I am trying to read a csv file that contains a column, SpType, in which there are String values. My variable is being converted into an object, but I need it to be float type. Here's the snippet:
data = pd.read_csv("/content/Star3642_balanced.csv")
X_orig = data[["Vmag", "Plx", "e_Plx", "B-V", "SpType", "Amag"]].to_numpy()
Here's what's giving me the error:
X = torch.tensor(X_orig, dtype=torch.float32)
The error reads "can't convert np.ndarray of type numpy.object_. The only supported types are: float64, float32, float16, complex64, complex128, int64, int32, int16, int8, uint8, and bool."

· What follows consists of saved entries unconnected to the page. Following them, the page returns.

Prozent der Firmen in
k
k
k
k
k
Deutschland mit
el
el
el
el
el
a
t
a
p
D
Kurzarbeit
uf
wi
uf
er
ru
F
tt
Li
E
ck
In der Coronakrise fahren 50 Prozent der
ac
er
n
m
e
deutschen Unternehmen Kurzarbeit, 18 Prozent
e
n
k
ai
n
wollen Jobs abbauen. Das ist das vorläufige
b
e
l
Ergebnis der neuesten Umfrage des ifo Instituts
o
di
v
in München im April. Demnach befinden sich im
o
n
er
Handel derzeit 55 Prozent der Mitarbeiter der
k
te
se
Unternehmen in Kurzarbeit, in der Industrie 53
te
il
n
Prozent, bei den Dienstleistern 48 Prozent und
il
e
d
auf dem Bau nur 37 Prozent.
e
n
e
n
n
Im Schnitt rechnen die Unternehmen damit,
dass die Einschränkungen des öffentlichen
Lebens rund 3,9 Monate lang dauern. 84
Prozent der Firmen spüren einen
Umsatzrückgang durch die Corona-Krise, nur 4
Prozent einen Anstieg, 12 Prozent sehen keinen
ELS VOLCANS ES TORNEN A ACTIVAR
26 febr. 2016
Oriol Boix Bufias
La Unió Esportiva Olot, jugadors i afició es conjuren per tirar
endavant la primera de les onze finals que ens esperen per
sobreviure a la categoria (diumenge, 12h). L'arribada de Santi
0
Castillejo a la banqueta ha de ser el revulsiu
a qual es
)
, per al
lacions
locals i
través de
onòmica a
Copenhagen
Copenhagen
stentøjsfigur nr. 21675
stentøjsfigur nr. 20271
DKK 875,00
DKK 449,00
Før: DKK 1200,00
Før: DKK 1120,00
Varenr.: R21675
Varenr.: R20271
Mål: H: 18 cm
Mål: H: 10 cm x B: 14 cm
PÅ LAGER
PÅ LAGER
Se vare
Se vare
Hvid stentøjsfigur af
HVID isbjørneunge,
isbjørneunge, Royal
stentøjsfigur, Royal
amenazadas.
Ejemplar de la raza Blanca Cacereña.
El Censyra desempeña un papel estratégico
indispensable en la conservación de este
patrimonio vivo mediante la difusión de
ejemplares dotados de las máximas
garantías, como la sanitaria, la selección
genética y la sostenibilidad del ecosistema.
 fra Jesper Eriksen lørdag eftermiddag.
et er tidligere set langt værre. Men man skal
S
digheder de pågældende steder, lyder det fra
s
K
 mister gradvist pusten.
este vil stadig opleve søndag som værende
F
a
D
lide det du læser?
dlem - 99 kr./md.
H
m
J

I tried doing this after reading the csv file, but it didn't help:
data["SpType"] = data.SpType.astype(float)
Can someone please tell me what can be done about this?

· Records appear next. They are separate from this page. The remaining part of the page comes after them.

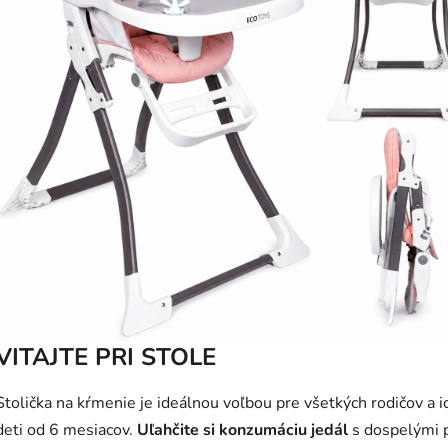
VITAJTE PRI STOLE
Stolička na kŕmenie je ideálnou voľbou pre všetkých rodičov a i
deti od 6 mesiacov.
Uľahčite si konzumáciu jedál
s dospelými p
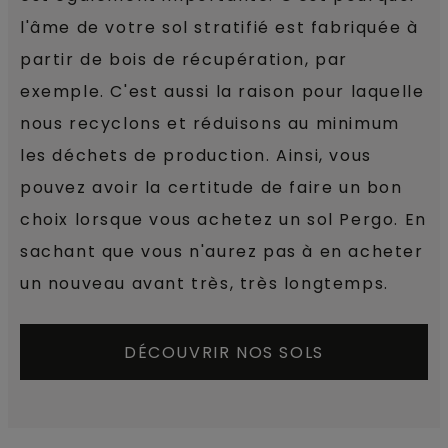
l'âme de votre sol stratifié est fabriquée à
partir de bois de récupération, par
exemple. C'est aussi la raison pour laquelle
nous recyclons et réduisons au minimum
les déchets de production. Ainsi, vous
pouvez avoir la certitude de faire un bon
choix lorsque vous achetez un sol Pergo. En
sachant que vous n'aurez pas à en acheter
un nouveau avant très, très longtemps.
DÉCOUVRIR NOS SOLS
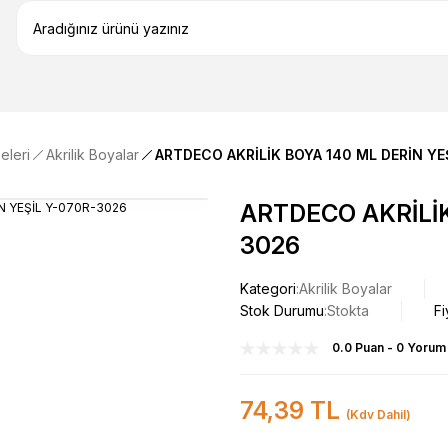
eleri
Akrilik Boyalar
ARTDECO AKRİLİK BOYA 140 ML DERİN YE
ARTDECO AKRİLİK
3026
Kategori
Akrilik Boyalar
Stok Durumu
Stokta
Fi
0.0 Puan - 0 Yorum
74,39 TL
(Kdv Dahil)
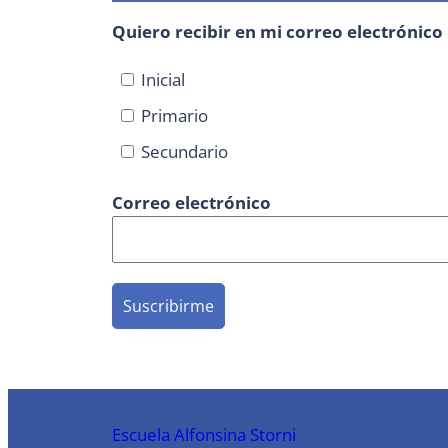
Quiero recibir en mi correo electrónico
Inicial
Primario
Secundario
Correo electrónico
Escuela Alfonsina Storni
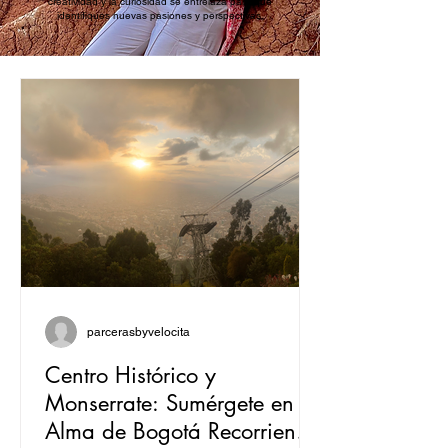
creatividad y la curiosidad se entrelaza para que
identifiques nuevas pasiones y perspectivas.
parcerasbyvelocita
Centro Histórico y
Monserrate: Sumérgete en el
Alma de Bogotá Recorriendo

CodePudding user response:
Strings should be encoded into numeric values. The easiest way would be using Pandas one-hot encoding (that will create lots of extra columns in this case, but a neural network should process those without much effort):
ohe = pd.get_dummies(data["SpType"], drop_first=True)
data[ohe.columns] = ohe
data = data.drop(["SpType"], axis=1)
Alternatively, you may use sklearn encoders or category_encoders library - more complex encoding might require to process the test set separately to avoid the target leakage.